In particular, my career.
Before you unravel, you struggle to understand your orientation to choice-making. And in the absence of understanding, life feels random, confusing and frustrating.
The way I had it figured, I had done all of the right things to create a secure life in order to feel happy and at peace.
Yet I could not have been more unsatisfied nor more filled with doubt about my life and my ability to take steps towards meaning and fulfillment.
You see, I wished with all my heart for a very long time that my father hadn’t left, but before he did, the chaos that he and my mother created together made me wish that they were apart.
Even so, it’s a shock when someone that wanted you to love, trust and depend on him leaves without a trace. Especially when you are his daughter and he your father.
So I made creating security my career.
It became my reason for doing well at school and being obedient through people pleasing for several decades. Because this is what it takes (I was raised to believe) to get a ‘good job’ defined by security, good pay, benefits and some vacation time.
And that ‘good job’ – just so you know, is nothing that you have to like, but it is something that you have to do if you’re going to make something of yourself at all and be respected by society.
And after all that, I would supposedly be eligible for happiness.
Fear was leading my career decision-making.
All I wanted was security. To know that home wasn’t going to disappear without an explanation. To not dread bringing home a request from school for a field trip or costume for the play that cost money.

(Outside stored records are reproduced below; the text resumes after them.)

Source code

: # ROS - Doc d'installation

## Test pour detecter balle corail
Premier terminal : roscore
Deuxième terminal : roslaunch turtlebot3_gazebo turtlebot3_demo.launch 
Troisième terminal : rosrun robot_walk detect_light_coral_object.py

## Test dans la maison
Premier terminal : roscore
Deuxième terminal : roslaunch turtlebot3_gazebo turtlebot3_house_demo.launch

To not fear that I was growing out of my clothes and shoes too fast to warrant outbursts of financial fatigue from my mother.

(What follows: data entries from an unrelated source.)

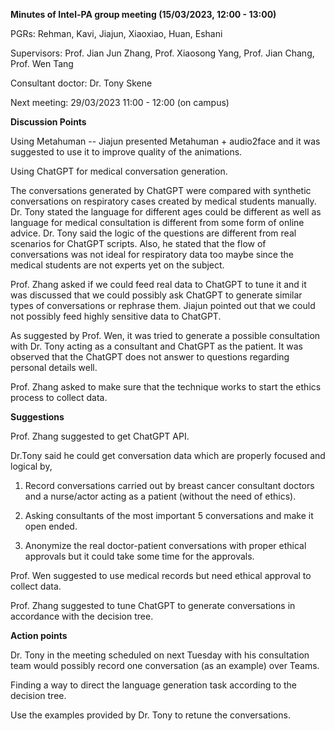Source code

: **Minutes of Intel-PA group meeting (15/03/2023, 12:00 - 13:00)**

PGRs: Rehman, Kavi, Jiajun, Xiaoxiao, Huan, Eshani

Supervisors: Prof. Jian Jun Zhang, Prof. Xiaosong Yang, Prof. Jian Chang, Prof. Wen Tang

Consultant doctor: Dr. Tony Skene

Next meeting: 29/03/2023 11:00 - 12:00 (on campus)

**Discussion Points**

Using Metahuman -- Jiajun presented Metahuman + audio2face and it was suggested to
use it to improve quality of the animations.

Using ChatGPT for medical conversation generation.

The conversations generated by ChatGPT were compared with synthetic
conversations on respiratory cases created by medical students manually.
Dr. Tony stated the language for different ages could be different as
well as language for medical consultation is different from some form of
online advice. Dr. Tony said the logic of the questions are different
from real scenarios for ChatGPT scripts. Also, he stated that the flow
of conversations was not ideal for respiratory data too maybe since the
medical students are not experts yet on the subject.

Prof. Zhang asked if we could feed real data to ChatGPT to tune it and
it was discussed that we could possibly ask ChatGPT to generate similar
types of conversations or rephrase them. Jiajun pointed out that we
could not possibly feed highly sensitive data to ChatGPT.

As suggested by Prof. Wen, it was tried to generate a possible
consultation with Dr. Tony acting as a consultant and ChatGPT as the
patient. It was observed that the ChatGPT does not answer to questions
regarding personal details well.

Prof. Zhang asked to make sure that the technique works to start the
ethics process to collect data.

**Suggestions**

Prof. Zhang suggested to get ChatGPT API.

Dr.Tony said he could get conversation data which are properly focused
and logical by,

1.  Record conversations carried out by breast cancer consultant doctors
    and a nurse/actor acting as a patient (without the need of ethics).

2.  Asking consultants of the most important 5 conversations and make it
    open ended.

3.  Anonymize the real doctor-patient conversations with proper ethical
    approvals but it could take some time for the approvals.

Prof. Wen suggested to use medical records but need ethical approval to
collect data.

Prof. Zhang suggested to tune ChatGPT to generate conversations in
accordance with the decision tree.

**Action points**

Dr. Tony in the meeting scheduled on next Tuesday with his consultation
team would possibly record one conversation (as an example) over Teams.

Finding a way to direct the language generation task according to the
decision tree.

Use the examples provided by Dr. Tony to retune the conversations.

Your career is the ideal projection for security when something else is going on.
I thought that my career would make my fears of insecurity go away. That it would make the feelings I had over the experience of losing my father go away.

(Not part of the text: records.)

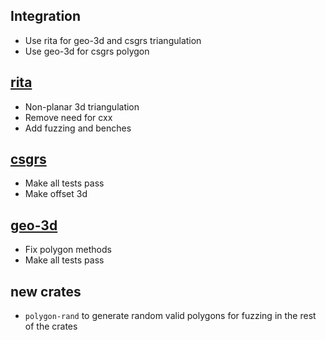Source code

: ## Integration
- Use rita for geo-3d and csgrs triangulation
- Use geo-3d for csgrs polygon
## [rita](https://github.com/glennDittmann/rita)
- Non-planar 3d triangulation
- Remove need for cxx
- Add fuzzing and benches
## [csgrs](https://github.com/timschmidt/csgrs)
- Make all tests pass
- Make offset 3d
## [geo-3d](https://github.com/TimTheBig/geo-3d)
- Fix polygon methods
- Make all tests pass
## new crates
- `polygon-rand` to generate random valid polygons for fuzzing in the rest of the crates
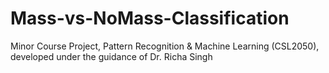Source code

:# Mass-vs-NoMass-Classification
Minor Course Project, Pattern Recognition &amp; Machine Learning (CSL2050), developed under the guidance of Dr. Richa Singh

Success abounded and helped me to see the pain of this way of being. I managed to find my way to very secure work, but the feeling that I was trying to escape never did go away.
You see, I had expended, spent, depleted, exhausted and run myself straight into a life ofconstant fatigue to get where I was. I held security high above all other human needs like freedom, harmony, peace, fun and connection.
Turns out that even when I was secure, I feared it would disappear without my understanding of why.
Not unlike … that’s right, my father.
And then the realization:
No father in the world and no job in the world could ever be a substitute for the security of being loved and wanted for who you are, doing what you are.
You don’t work for love in order to be worthy.
There is no security without freedom. Because without freedom, security is just a debilitating burden.
And with that insight, a new blueprint for work begins.
There is joy in existing. And you can work because it’s worth your while to do so.